Exactly copy the final stretch of the listing below: the line with "index tip: (714, 488)" and every line after it.

##### Material provided #####

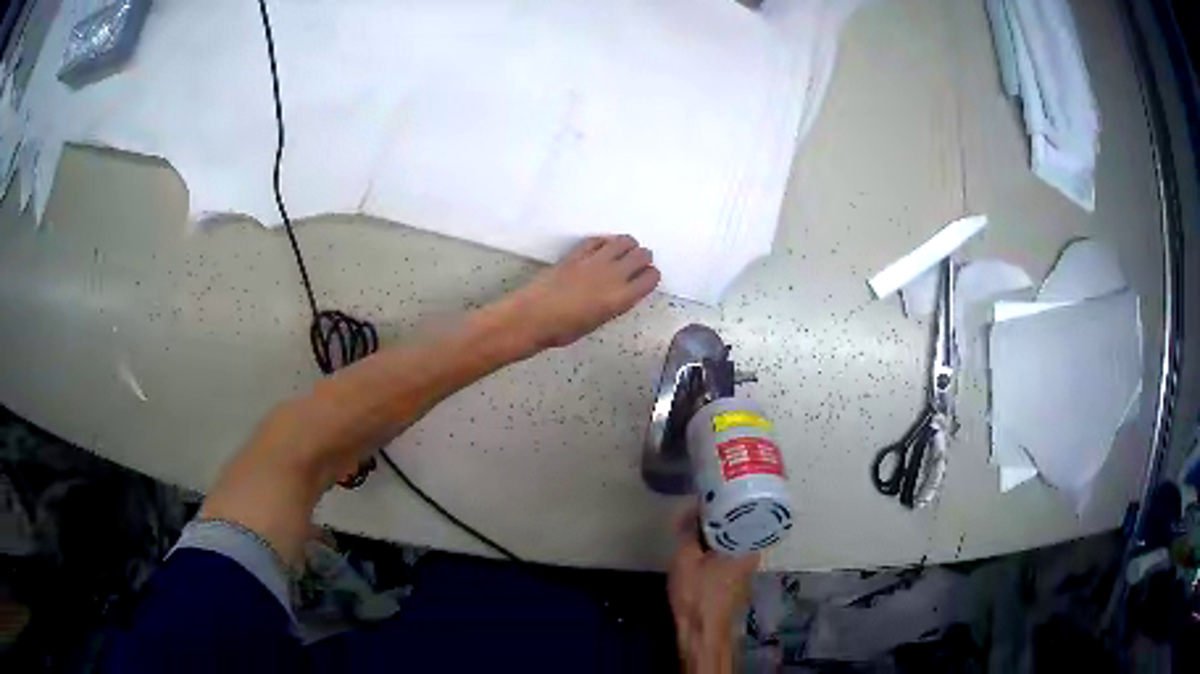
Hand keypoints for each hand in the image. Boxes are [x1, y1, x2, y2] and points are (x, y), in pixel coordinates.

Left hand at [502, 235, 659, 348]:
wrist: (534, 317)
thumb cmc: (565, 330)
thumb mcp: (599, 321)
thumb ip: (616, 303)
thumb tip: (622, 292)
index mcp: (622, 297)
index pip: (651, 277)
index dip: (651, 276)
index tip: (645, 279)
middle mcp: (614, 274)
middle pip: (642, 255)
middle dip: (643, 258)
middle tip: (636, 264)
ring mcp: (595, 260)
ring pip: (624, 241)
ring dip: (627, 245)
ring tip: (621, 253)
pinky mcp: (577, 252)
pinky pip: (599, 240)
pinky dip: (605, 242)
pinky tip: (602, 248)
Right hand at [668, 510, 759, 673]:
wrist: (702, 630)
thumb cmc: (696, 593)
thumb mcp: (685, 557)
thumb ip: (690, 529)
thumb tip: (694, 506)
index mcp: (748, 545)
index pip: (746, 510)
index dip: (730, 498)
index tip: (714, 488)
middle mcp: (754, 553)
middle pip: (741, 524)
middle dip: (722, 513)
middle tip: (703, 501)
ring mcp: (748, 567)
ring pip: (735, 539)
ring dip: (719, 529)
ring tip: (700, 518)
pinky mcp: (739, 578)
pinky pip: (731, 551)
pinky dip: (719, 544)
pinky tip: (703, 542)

#####

Result for this task >>
index tip: (714, 488)
middle mcp: (754, 553)
middle pip: (741, 524)
middle dip: (722, 513)
middle tip: (703, 501)
ring mcp: (748, 567)
ring pip: (735, 539)
ring dip: (719, 529)
ring tip: (700, 518)
pinky mcp: (739, 578)
pinky pip: (731, 551)
pinky dip: (719, 544)
pinky tip: (703, 542)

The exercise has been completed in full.